The Mujahedin-e Khalq in Iraq; A policy Conundrum (22)

Because of its FTO status and its history of military service to Saddam, the MeK had been designated a hostile target prior to the OIF invasion.

Chapter Four

Unexpected Challenges, Unintended Consequences, and Lessons Learned

In the big OIF picture, the MeK had a small role. Where detainee operations are concerned, however, it loomed much larger—not only in the early days of the conflict, when MeK members being held at Camp Ashraf comprised a large percentage of the detained population—but also after the group was granted protected-persons status and thus became a longer-term DoD responsibility.

Clearly, the MeK has an unusual history, but its apparent uniqueness does not mean that the U.S. military will never encounter its like again. In the course of future combat operations—and particularly in counterinsurgency actions—other special populations will undoubtedly emerge. In such a context, the missteps made in the course of the MeK experience and the lessons learned from them can help improve the way in which the United States approaches and conducts future detainee operations.
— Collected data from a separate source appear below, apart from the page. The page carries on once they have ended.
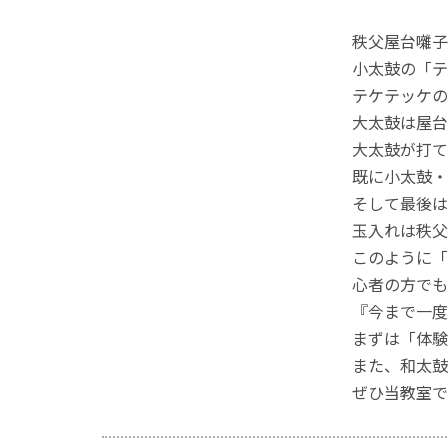
秩父屋台囃子
小太鼓の「テ
テケテッケの
大太鼓は屋台
大太鼓が打て
既に小太鼓・
そして最後は
玉入れは秩父
このように「
心者の方でも
『今まで一度
まずは「体験
また、和太鼓
ぜひ当教室で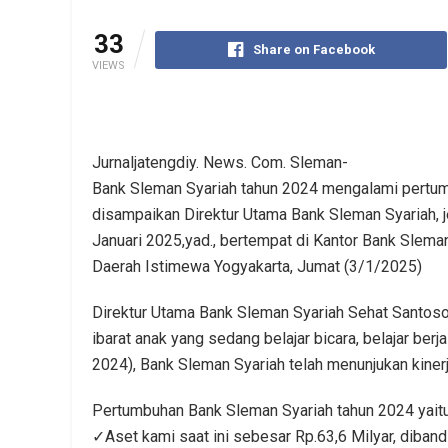
33
Share on Facebook
VIEWS
Jurnaljatengdiy. News. Com. Sleman-
Bank Sleman Syariah tahun 2024 mengalami pertumb
disampaikan Direktur Utama Bank Sleman Syariah, 
Januari 2025,yad., bertempat di Kantor Bank Slema
Daerah Istimewa Yogyakarta, Jumat (3/1/2025)
Direktur Utama Bank Sleman Syariah Sehat Santoso
ibarat anak yang sedang belajar bicara, belajar ber
2024), Bank Sleman Syariah telah menunjukan kinerj
Pertumbuhan Bank Sleman Syariah tahun 2024 yaitu
✓Aset kami saat ini sebesar Rp.63,6 Milyar, diban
Both of these aspects are discussed in this chapter.

OIF Planners Did Not Adequately Define a Military Mission Regarding the MeK

Because of its FTO status and its history of military service to Saddam, the MeK had been designated a hostile target prior to the OIF invasion. Beyond that, however, coalition forces were given no military objectives regarding the group except to secure its surrender, and that outcome was never achieved.

Many strategic questions ought to have been addressed in advance: What did field-level officers need to know about the MeK’s history? What action was to be taken after its capitulation? Under what terms were its members to be held? Where? For how long? What might be the terms of their release? What would be their destination?1

These were predictable and practical concerns, but there is no evidence that they were given serious consideration, and no guidance on these issues was provided to either the combatant commanders or the commanders of detainee operations. This may reflect larger planning failures in OIF. As a result, without a clear goal, the coalition’s activities at Camp Ashraf began, and largely remained, ad hoc.2

The only directions that the JIATF received related to tactical matters. Although DOS reported that U.S. policy was “to eliminate the MeK’s... intent to engage in terrorist activity and to prevent its reconstitution as a terrorist organization,” JIATF officers were initially given such routine assignments as disarming and consolidating the MeK, helping the FBI compile a biometric census of the MeK population and conduct intelligence interrogations, supporting DOS efforts to collect biographical information on the population, and carrying out the MeK Review Board process. Later on, JIATF leaders were required to simply maintain the status quo and preserve calm. 

 

1 Given that the MeK was listed as a hostile force due to its service to Saddam, which included helping him suppress the Shia and Kurdish uprisings in 1991, it should have been evident that Iraqi antipathy toward the MeK would complicate release or transfer to Iraqi authorities. This complication could have been avoided by repatriating the MeK to Iran, but DoD had foreclosed that option. Therefore, OIF planners should have predicted that coalition forces would be burdened with the MeK problem for some time.

2 Several policies were proposed in 2003 and 2004, but none was adopted. Proposals included disbanding and repatriating the MeK, securing Iraqi rights of residence and integrating the MeK into Iraqi society, obtaining refugee status and resettling members in third countries, and actively encouraging defections (interviews with JIATF and DOS officials, October 2007 and February 2008).